Sigorta sözleşmesi sırasında aksinin kararlaştırılması halinde sözleşmenin tümünün geçersiz sayılmasını gerektiren birinci grup emredici hükümler bakımından da durum benzerdir. Daha sonra (özellikle riziko sonrasında) yapılan emredici hükme aykırı anlaşma, daha önce meydana gelmiş bulunan geçersizliği (emredici hükme aykırılığı) düzeltmeyecektir. Mesela sigortalanabilir çıkar bulunmadığı halde yapılmış olan bir sigorta sözleşmesi TTK 1408 uyarınca geçersiz olacak ve bu geçersizlik daha sonra sözleşme ile ortadan kaldırılamayacaktır.  

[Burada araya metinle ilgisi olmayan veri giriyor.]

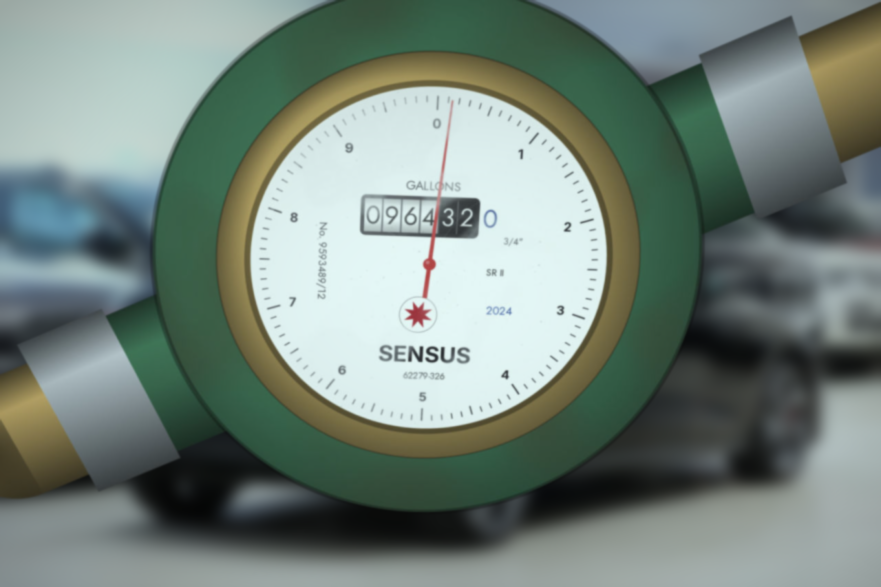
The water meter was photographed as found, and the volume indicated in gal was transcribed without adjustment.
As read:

Kişilik haklarının zedelenmesi hususunda şunu vurgulamakta yarar olduğunu düşünmekteyiz: Sorumluluk sigortasında can zararları (ölüm ve yaralama; engelliliğe neden olma) sebebiyle ileri sürülen tazminat istemleri de çoğu halde sigorta koruması kapsamında olacaktır. Başkasının can zararına maruz kalması dolayısıyla sorumlu tutulan kişi (mesela araç işleticisi, hekim) malvarlığı üzerinde mali yük oluşturan bu tazminat ödeme borcu (pasifteki artış) sebebiyle zarara uğramış (malvarlığı kötüleşmiş) bulunacaktır. TTK 1404 ise “kişilik haklarına aykırı eylemden doğan zarar” için sigorta yaptırılamayacağını öngörmektedir. Can zararlarından sorumluluğu temin eden sigortaların geçersiz sayılması düşünülemeyeceğine göre yasa hükmünü farklı anlamak gerekecektir.